-- EXERCISE OBJECTIVE --
Report every line of the records below that includes the string "right".

BEGIN GIVEN DATA

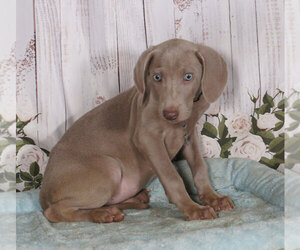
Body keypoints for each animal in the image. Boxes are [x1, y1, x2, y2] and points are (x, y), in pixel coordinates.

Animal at [39, 38, 234, 223]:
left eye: (188, 76)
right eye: (157, 77)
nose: (169, 114)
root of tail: (43, 192)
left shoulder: (189, 135)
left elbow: (200, 167)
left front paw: (213, 198)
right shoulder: (147, 138)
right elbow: (172, 177)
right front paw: (193, 208)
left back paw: (129, 202)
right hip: (110, 168)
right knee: (54, 212)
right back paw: (102, 214)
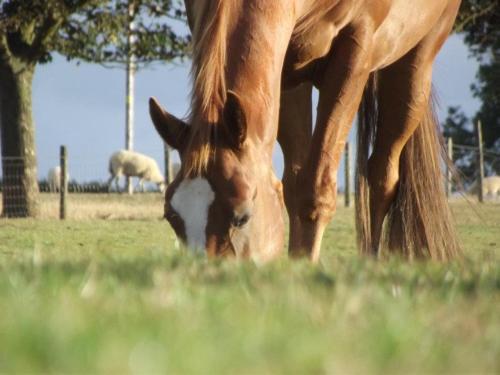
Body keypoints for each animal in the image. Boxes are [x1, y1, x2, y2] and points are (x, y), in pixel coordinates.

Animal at [148, 0, 460, 262]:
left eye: (242, 217)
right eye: (171, 216)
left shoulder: (356, 52)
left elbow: (316, 189)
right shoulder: (284, 69)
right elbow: (295, 186)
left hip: (414, 64)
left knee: (383, 177)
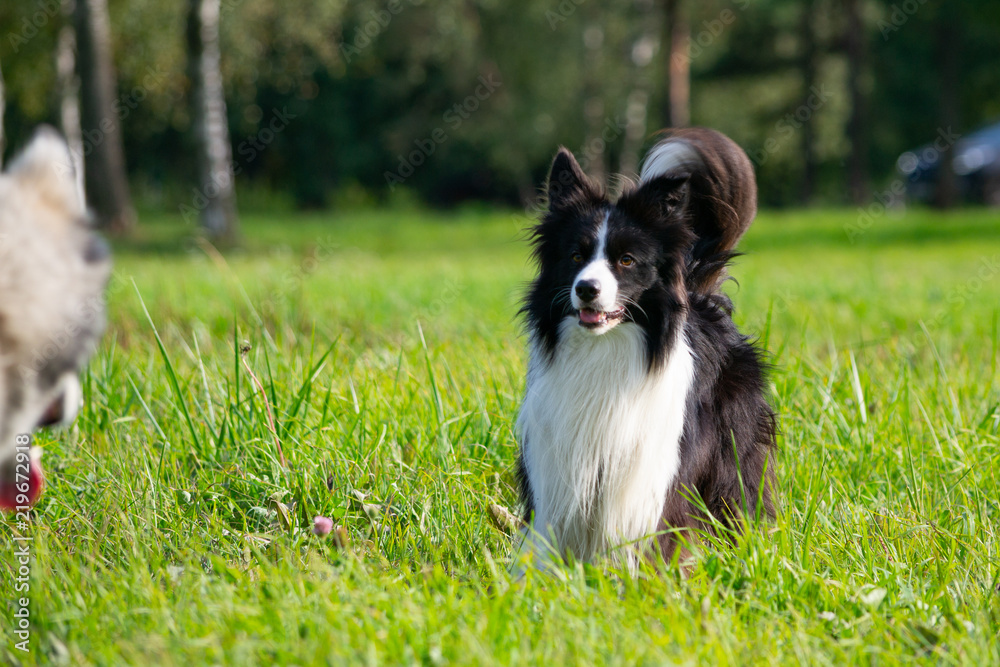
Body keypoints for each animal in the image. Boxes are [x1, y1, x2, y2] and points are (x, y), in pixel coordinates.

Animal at [516, 130, 780, 576]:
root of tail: (700, 298)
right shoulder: (557, 466)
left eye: (626, 260)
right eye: (576, 256)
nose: (586, 288)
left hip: (732, 452)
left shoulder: (645, 472)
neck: (604, 349)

END GIVEN DATA

-- RESULT --
right eye: (157, 77)
right shoulder: (147, 138)
right elbow: (172, 177)
right front paw: (193, 208)
right hip: (110, 168)
right knee: (54, 212)
right back paw: (102, 214)
right eye: (171, 216)
right shoulder: (284, 69)
right elbow: (295, 186)
right shoulder: (557, 466)
right eye: (576, 256)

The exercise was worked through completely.